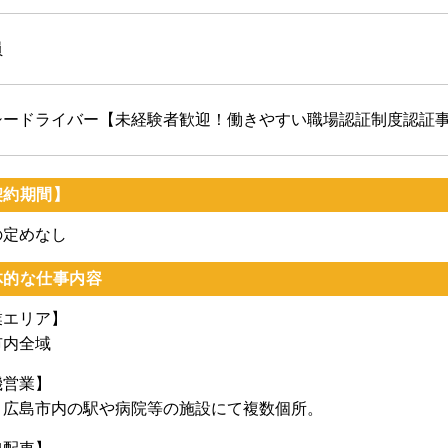
員
シードライバー【未経験者歓迎！働きやすい職場認証制度認証
契約期間】
の定めなし
体的な仕事内容
業エリア】
市内全域
機営業】
、広島市内の駅や病院等の施設にて複数個所。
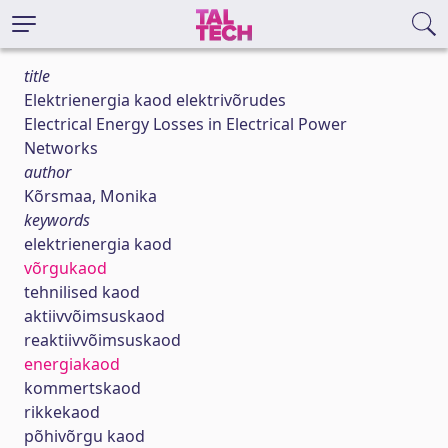
title
Elektrienergia kaod elektrivõrudes
Electrical Energy Losses in Electrical Power
Networks
author
Kõrsmaa, Monika
keywords
elektrienergia kaod
võrgukaod
tehnilised kaod
aktiivvõimsuskaod
reaktiivvõimsuskaod
energiakaod
kommertskaod
rikkekaod
põhivõrgu kaod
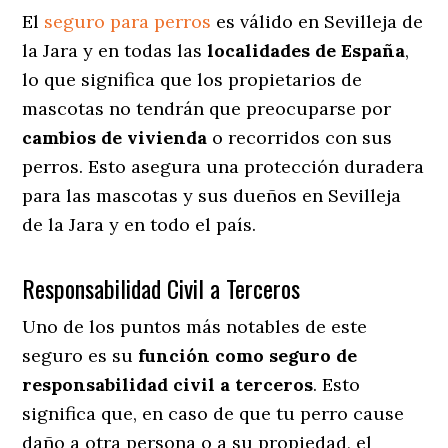
El
seguro para perros
es válido en Sevilleja de
la Jara y en todas las
localidades de España
,
lo que significa que los propietarios de
mascotas no tendrán que preocuparse por
cambios de vivienda
o recorridos con sus
perros
. Esto asegura una protección duradera
para las mascotas y sus dueños en Sevilleja
de la Jara y en todo el país.
Responsabilidad Civil a Terceros
Uno de los puntos más notables
de este
seguro es su
función como seguro de
responsabilidad civil a terceros
. Esto
significa que, en caso de que tu perro cause
daño a otra persona o a su propiedad, el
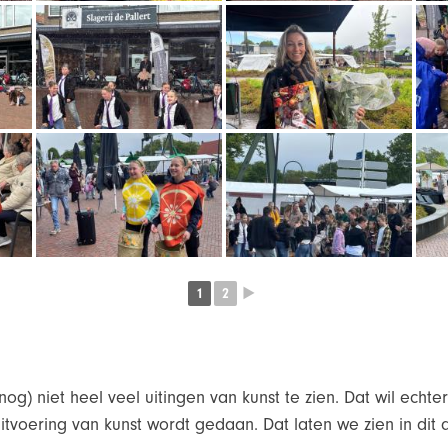
1
2
►
 (nog) niet heel veel uitingen van kunst te zien. Dat wil echt
uitvoering van kunst wordt gedaan. Dat laten we zien in dit 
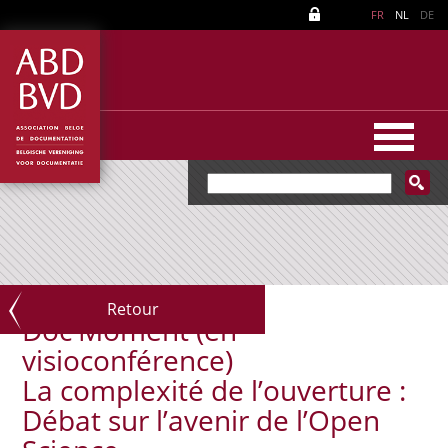
FR
NL
DE
Retour
Doc'Moment (en
visioconférence)
La complexité de l’ouverture :
Débat sur l’avenir de l’Open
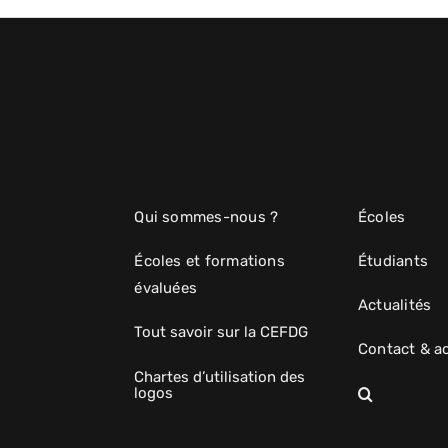
Qui sommes-nous ?
Écoles
Écoles et formations
Étudiants
évaluées
Actualités
Tout savoir sur la CEFDG
Contact & a
Chartes d’utilisation des
logos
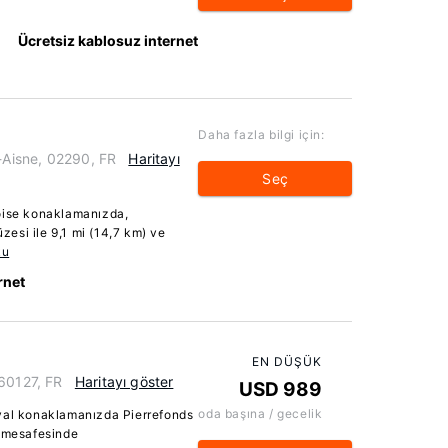
Ücretsiz kablosuz internet
Daha fazla bilgi için:
r-Aisne, 02290, FR
Haritayı
Seç
coise konaklamanızda,
esi ile 9,1 mi (14,7 km) ve
ku
rnet
EN DÜŞÜK
 60127, FR
Haritayı göster
USD 989
oda başına / gecelik
nval konaklamanızda Pierrefonds
ş mesafesinde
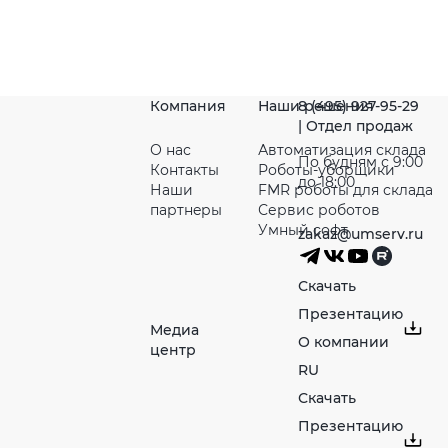
Компания
Наши решения
8 (495) 927-95-29
| Отдел продаж
О нас
Автоматизация склада
По будням с 9:00
Контакты
Роботы-уборщики
до 18:00
Наши
FMR роботы для склада
партнeры
Сервис роботов
Умный софт
zakaz@umserv.ru
Скачать
Презентацию
Медиа
О компании
центр
RU
Скачать
Презентацию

AIM OF THE TASK: Find every line above that contains the word "para", and return each one.

RESULT OF THIS EXERCISE:
seguro para perros
para las mascotas y sus dueños en Sevilleja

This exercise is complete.